God in the details

Categories: LDS, Religion

The other day I was thinking about how we say we have the fulness of the gospel. I completely believe that that’s true, certainly, but what exactly does it mean? It can’t mean that we know everything. We don’t. And we believe in continuing revelation — if having the fulness meant knowing everything there is to know, then we’d have absolutely no need for a prophet. None! We might need someone to remind us of what’s already been said, but scholars could do that just fine. Prophets prophesy, and that means revelation, which means revealing something that hasn’t yet been revealed.

What I think it means by fulness is something a little different. It’s like a painting: you start out with broad swashes of color, getting the composition of the piece down, putting the basic elements into place, and then you start adding in more and more details. And eventually you end up with a finished painting.

When we say the fulness of the gospel, I believe we’re talking about those big paintstrokes. We’ve got the overall picture, the outline, the skeleton — the plan of salvation. And that’s something that nobody else really has, honestly. The core elements — who we are, why we’re here, where we’re going, how God communicates with us, how we represent God here on earth, and so on — are all there.

But what we don’t have yet are all the details.

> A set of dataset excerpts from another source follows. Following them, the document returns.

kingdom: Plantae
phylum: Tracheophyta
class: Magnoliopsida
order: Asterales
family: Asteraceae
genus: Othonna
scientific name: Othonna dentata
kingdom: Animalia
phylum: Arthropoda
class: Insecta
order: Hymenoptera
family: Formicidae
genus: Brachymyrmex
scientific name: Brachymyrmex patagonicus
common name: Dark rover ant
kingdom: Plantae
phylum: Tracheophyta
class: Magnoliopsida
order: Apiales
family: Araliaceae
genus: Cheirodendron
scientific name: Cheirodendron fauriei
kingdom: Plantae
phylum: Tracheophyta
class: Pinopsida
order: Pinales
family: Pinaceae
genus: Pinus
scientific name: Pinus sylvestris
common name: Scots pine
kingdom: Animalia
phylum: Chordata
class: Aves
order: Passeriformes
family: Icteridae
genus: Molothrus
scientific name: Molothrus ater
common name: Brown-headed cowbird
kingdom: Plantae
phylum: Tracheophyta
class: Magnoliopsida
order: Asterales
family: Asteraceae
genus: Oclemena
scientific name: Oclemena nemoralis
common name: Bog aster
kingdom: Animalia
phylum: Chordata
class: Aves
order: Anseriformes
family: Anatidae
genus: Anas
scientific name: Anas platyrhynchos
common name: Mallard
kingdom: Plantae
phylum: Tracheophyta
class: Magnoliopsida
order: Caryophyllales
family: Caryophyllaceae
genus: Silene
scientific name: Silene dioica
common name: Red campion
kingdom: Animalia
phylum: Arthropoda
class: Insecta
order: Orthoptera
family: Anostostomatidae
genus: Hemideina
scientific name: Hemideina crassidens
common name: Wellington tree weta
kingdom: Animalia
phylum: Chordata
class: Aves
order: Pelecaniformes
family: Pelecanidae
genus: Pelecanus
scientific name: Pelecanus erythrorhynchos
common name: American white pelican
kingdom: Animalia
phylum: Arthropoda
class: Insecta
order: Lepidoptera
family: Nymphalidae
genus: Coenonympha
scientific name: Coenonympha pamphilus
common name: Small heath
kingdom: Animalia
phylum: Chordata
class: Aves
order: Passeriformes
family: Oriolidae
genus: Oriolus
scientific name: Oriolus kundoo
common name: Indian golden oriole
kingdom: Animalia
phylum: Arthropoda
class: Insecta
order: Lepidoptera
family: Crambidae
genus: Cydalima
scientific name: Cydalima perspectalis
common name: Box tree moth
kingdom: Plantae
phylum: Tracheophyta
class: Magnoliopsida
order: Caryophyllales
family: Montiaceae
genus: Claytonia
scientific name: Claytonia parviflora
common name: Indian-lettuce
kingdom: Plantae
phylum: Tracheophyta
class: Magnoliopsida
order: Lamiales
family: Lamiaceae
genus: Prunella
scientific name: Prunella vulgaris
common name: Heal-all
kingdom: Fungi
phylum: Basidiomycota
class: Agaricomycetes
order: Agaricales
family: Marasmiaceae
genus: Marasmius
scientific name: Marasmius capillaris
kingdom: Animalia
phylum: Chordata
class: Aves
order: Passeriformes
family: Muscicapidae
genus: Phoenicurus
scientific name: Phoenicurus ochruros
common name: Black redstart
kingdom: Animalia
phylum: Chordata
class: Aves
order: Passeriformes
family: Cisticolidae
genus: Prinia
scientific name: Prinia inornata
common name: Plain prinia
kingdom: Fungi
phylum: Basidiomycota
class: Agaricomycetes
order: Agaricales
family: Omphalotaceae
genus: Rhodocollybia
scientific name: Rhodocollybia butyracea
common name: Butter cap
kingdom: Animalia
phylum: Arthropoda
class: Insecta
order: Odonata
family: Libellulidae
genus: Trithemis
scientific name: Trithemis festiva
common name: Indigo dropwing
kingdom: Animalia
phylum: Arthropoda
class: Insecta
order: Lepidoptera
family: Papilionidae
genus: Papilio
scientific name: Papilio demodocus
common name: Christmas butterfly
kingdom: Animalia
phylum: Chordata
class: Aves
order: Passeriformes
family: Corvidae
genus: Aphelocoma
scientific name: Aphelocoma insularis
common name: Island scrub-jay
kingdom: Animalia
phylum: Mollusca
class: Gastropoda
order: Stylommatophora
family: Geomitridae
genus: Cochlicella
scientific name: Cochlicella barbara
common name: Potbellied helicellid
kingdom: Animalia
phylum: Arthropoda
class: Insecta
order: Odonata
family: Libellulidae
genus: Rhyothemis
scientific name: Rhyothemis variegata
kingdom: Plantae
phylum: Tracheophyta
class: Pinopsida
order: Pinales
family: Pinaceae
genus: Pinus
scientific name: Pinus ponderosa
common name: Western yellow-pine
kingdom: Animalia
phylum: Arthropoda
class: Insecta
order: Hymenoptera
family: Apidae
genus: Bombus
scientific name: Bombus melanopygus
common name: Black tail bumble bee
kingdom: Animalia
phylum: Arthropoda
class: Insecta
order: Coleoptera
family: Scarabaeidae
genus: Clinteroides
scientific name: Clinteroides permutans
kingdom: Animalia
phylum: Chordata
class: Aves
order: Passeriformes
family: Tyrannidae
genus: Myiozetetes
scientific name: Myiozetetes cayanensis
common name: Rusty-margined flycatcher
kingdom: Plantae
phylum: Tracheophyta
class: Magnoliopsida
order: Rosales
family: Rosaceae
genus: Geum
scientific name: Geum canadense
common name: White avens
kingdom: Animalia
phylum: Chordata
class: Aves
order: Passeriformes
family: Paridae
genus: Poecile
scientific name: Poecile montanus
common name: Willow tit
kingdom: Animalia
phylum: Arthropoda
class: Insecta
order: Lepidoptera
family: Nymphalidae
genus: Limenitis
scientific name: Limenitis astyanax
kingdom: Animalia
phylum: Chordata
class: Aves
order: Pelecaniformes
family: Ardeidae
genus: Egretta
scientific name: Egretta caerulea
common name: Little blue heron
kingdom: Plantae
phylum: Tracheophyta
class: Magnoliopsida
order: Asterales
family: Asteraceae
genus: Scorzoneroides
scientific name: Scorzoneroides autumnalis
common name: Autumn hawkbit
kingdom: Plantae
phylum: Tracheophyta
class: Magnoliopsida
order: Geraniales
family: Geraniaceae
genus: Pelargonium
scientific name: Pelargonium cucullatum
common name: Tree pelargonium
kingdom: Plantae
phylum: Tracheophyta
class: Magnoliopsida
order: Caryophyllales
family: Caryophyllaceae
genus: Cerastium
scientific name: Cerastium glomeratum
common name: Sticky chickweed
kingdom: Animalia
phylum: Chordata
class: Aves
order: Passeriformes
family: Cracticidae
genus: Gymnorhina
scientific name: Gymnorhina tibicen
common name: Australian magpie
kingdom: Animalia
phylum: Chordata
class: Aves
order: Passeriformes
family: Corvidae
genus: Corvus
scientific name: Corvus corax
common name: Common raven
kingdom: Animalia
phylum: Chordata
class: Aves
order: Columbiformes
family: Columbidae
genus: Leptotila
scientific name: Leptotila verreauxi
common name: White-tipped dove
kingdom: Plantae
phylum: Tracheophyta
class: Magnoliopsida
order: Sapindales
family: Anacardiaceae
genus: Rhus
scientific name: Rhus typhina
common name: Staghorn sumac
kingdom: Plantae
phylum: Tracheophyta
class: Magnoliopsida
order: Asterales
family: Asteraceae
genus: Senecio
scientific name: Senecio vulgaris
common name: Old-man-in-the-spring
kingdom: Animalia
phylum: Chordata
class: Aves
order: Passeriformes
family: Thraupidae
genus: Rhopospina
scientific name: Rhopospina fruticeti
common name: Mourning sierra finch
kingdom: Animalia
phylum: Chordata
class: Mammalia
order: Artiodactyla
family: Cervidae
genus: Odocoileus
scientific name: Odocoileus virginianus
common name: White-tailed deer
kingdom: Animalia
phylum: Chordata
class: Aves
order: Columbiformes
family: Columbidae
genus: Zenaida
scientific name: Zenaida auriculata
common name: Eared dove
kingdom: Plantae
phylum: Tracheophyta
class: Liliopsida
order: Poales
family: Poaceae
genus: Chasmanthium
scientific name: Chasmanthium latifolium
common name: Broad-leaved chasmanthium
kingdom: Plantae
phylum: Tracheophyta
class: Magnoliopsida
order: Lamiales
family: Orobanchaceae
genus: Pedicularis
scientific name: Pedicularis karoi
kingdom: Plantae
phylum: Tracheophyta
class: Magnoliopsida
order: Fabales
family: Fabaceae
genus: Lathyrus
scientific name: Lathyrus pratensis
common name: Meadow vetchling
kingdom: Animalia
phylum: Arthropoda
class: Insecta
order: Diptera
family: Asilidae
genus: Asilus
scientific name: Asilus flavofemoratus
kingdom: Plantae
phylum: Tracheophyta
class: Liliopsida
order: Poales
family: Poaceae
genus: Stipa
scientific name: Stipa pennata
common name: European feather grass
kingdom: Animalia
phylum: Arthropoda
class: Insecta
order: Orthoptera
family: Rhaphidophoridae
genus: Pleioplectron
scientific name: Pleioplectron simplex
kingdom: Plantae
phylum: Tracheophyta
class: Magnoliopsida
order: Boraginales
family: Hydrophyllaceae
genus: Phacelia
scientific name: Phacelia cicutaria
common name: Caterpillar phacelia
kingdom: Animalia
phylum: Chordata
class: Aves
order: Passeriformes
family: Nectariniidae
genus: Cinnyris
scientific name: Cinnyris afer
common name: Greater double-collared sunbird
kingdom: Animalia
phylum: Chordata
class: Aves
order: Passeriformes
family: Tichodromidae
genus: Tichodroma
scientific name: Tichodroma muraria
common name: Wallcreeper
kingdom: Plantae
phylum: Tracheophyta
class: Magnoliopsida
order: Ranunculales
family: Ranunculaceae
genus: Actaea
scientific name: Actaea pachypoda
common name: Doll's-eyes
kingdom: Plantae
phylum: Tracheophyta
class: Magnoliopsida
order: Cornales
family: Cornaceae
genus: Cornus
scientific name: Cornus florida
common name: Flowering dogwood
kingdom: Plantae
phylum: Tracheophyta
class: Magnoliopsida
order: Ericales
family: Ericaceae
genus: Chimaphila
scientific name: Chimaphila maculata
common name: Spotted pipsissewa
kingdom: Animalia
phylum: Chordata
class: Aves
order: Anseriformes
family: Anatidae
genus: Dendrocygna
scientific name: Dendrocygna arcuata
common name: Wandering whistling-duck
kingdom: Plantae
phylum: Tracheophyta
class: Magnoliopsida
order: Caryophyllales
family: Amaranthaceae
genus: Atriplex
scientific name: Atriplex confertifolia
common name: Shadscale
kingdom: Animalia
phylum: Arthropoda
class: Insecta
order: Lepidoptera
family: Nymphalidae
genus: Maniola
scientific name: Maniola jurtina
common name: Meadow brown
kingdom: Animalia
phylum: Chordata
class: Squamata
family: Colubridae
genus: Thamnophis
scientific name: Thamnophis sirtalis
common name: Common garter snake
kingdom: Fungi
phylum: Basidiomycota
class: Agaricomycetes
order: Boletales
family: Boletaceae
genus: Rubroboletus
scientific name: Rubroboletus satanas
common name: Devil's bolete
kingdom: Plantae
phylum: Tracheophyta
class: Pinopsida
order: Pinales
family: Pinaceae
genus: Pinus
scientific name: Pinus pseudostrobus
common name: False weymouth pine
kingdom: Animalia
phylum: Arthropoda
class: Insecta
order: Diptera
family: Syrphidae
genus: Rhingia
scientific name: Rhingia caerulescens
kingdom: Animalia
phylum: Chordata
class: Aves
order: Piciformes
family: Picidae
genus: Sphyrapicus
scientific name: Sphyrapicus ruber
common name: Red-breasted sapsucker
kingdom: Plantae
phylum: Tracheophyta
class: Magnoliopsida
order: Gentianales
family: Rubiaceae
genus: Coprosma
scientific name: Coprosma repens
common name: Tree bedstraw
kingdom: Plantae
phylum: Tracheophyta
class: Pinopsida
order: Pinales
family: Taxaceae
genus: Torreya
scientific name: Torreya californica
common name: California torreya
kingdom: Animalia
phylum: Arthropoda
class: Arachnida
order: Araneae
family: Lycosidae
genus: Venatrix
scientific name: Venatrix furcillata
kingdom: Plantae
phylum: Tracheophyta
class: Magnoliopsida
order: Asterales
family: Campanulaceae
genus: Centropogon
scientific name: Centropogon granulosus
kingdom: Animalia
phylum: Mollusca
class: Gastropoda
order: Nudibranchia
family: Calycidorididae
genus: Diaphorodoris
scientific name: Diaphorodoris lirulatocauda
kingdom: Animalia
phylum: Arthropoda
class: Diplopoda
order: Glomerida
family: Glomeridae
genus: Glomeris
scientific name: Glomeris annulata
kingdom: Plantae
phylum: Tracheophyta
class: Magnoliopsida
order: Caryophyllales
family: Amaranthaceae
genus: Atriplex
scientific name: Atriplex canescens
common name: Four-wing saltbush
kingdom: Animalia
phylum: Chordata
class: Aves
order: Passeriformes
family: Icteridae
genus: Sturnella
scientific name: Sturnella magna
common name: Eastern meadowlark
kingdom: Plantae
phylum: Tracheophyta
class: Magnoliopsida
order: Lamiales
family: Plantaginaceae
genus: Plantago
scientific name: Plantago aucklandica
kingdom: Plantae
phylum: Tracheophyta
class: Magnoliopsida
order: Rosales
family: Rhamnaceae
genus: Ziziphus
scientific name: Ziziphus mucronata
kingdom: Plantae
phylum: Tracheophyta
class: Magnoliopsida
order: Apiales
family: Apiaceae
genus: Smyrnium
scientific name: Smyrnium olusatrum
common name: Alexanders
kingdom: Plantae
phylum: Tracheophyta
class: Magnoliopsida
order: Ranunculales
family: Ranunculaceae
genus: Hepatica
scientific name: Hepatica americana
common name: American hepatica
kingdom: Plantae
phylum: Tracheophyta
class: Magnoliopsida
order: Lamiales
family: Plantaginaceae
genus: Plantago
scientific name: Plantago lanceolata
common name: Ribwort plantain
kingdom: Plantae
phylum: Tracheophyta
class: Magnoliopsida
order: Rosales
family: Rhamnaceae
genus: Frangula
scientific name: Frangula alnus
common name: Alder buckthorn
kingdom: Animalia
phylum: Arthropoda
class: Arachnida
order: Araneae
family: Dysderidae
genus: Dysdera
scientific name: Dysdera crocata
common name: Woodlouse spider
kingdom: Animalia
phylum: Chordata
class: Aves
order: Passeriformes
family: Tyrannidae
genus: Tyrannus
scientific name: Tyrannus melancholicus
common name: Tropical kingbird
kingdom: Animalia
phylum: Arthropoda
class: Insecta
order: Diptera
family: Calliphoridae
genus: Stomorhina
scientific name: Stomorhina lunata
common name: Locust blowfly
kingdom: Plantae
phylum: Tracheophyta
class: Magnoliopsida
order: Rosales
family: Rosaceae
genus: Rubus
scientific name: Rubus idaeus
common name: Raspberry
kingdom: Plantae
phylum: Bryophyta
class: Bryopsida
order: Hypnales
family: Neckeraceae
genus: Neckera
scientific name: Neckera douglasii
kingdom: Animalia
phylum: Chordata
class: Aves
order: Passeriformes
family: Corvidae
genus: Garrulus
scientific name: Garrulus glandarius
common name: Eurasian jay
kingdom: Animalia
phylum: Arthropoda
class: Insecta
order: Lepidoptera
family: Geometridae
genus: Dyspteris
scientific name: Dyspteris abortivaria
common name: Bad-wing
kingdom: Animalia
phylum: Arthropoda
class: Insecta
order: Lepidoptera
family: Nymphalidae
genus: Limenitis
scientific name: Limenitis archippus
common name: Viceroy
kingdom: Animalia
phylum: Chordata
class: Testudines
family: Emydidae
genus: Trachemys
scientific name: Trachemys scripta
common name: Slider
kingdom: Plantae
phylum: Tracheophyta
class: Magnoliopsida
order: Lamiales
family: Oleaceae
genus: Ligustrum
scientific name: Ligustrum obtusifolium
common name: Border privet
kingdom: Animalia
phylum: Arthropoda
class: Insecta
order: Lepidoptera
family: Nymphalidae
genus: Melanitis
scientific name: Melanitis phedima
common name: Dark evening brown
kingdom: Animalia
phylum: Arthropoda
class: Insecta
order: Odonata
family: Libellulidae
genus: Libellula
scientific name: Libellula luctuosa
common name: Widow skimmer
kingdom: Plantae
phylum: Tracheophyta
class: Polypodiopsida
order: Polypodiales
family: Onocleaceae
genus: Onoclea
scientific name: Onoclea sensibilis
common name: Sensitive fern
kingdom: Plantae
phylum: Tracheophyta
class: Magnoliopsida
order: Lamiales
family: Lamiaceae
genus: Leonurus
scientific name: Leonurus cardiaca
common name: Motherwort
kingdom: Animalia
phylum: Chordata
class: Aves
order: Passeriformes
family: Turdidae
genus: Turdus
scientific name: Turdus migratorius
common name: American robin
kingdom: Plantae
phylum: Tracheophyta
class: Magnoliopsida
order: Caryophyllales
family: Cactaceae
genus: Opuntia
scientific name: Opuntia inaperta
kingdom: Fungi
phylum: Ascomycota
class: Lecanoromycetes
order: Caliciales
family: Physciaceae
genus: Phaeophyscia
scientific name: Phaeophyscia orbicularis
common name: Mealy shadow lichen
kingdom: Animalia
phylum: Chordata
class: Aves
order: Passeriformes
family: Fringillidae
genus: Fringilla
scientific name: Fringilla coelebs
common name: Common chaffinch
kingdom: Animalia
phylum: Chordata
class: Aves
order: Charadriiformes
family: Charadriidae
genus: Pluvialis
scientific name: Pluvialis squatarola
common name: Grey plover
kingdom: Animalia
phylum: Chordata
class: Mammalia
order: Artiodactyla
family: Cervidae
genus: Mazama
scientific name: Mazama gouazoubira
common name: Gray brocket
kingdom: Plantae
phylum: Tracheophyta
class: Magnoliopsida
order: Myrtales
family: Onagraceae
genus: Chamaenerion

We have some, yes, and in some areas we even have quite a good picture (we think), but I wouldn’t be too surprised to get to the next life and find that we’ve been working with a simplified model here on earth, and that the real thing is even more amazing than we ever realized. (Which isn’t to say that what we’ve been given thus far is any less true, by the way. It’s just milk before meat.)

I suppose it bothers some people that we don’t know everything yet. If this really is the true and living church of Jesus Christ on the earth, then how can God leave us in the dark, right? If there are things we don’t yet know, questions we don’t have answers for, then…well, doesn’t that mean the Church isn’t true after all?

Not for me. I like having a living church. A changing church. But one changed by God, not by men, and that’s a big difference. :) And this is just me, but in all honesty I love not having all the answers. In some ways life is a big cliffhanger, and that’s exciting because it means there’s a resolution coming in the next act. It’ll be good. :) (I think we do have the answers we need to deal with life, though. We may not understand everything that happens, but we know that we can rely on Christ, and we know that the Spirit will tell us what we should do. That’s enough for me.)